The social dimension of health behaviour is also captured in the concept of social norms — the shared expectations within a group about what constitutes appropriate behaviour. If unhealthy behaviour (e.g., excessive alcohol consumption) is the perceived norm within a group, social learning processes make it more likely that individual members will adopt it. Conversely, correcting misperceptions about norms can shift behaviour in healthier directions.
Caspi et al. (2003) found that participants with the short allele of the 5-HTT gene who experienced multiple stressful life events were more likely to develop depression. Which model does this finding most directly support?
Answer: B. The diathesis-stress model, because it shows an interaction between genetic vulnerability and environmental stress
Outline the role of two chemical messengers in regulating psychological states and explain why a reductionist account of their role is considered limited.
Command term — "Outline" + "Explain": Give brief, accurate descriptions of two neurotransmitters/hormones (1 mark each) and then provide a reason why reducing psychological states to these chemicals is considered an oversimplification (2 marks).
"Sara grew up in a household where her parents smoked heavily and often joked about smoking-related health warnings. As a teenager, most of her friend group smoked at parties, and nobody seemed to experience negative consequences. By age 19, Sara had taken up smoking regularly. She attempted to quit twice but relapsed both times, telling her GP that she finds it almost impossible to change despite wanting to."
(a) Identify two psychological factors, drawn from Social Learning Theory, that contributed to Sara's uptake of smoking.
(b) Explain how the diathesis-stress model could account for why Sara finds it difficult to quit, even when motivated to do so.
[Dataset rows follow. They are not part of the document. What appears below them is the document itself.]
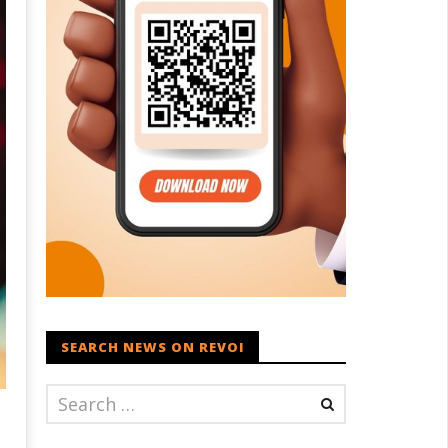
SEARCH NEWS ON REVOI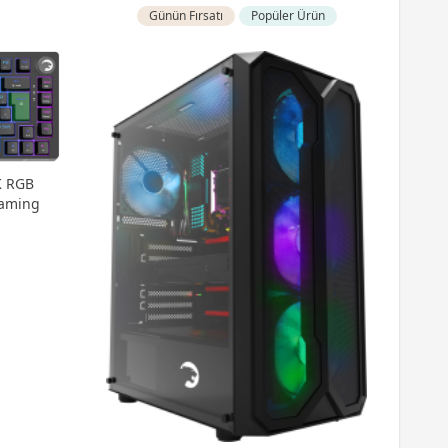
Günün Fırsatı
Popüler Ürün
K RGB
Gaming
Gam
M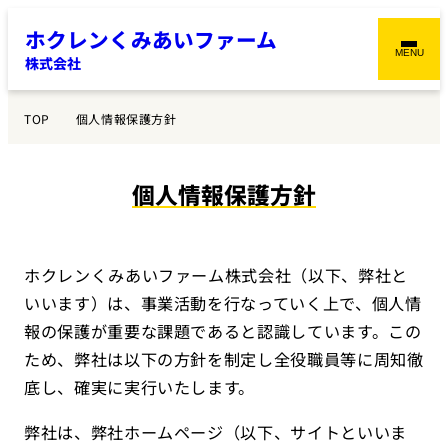
内
ホクレンくみあいファーム
容
MENU
株式会社
を
ス
TOP
個人情報保護方針
キ
ッ
プ
個人情報保護方針
ホクレンくみあいファーム株式会社（以下、弊社と
いいます）は、事業活動を行なっていく上で、個人情
報の保護が重要な課題であると認識しています。この
ため、弊社は以下の方針を制定し全役職員等に周知徹
底し、確実に実行いたします。
弊社は、弊社ホームページ（以下、サイトといいま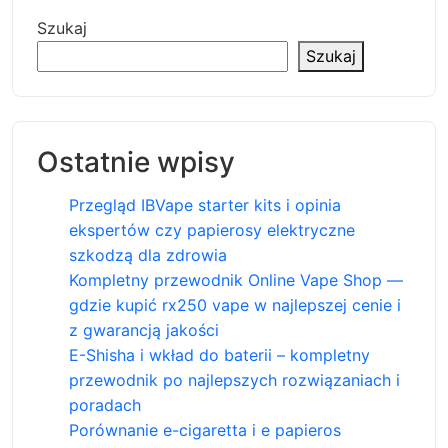
Szukaj
Szukaj
Ostatnie wpisy
Przegląd IBVape starter kits i opinia
ekspertów czy papierosy elektryczne
szkodzą dla zdrowia
Kompletny przewodnik Online Vape Shop —
gdzie kupić rx250 vape w najlepszej cenie i
z gwarancją jakości
E-Shisha i wkład do baterii – kompletny
przewodnik po najlepszych rozwiązaniach i
poradach
Porównanie e-cigaretta i e papieros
(c) Suggest one SLT-based health intervention that Sara's GP could recommend. Justify your answer.
SL: Discuss the strengths and limitations of the diathesis-stress model in explaining the development of psychological disorders.
HL: "Biological reductionism has advanced our understanding of health and wellbeing, but at the cost of oversimplifying the causes of psychological disorders." Evaluate this claim with reference to relevant research and psychological models.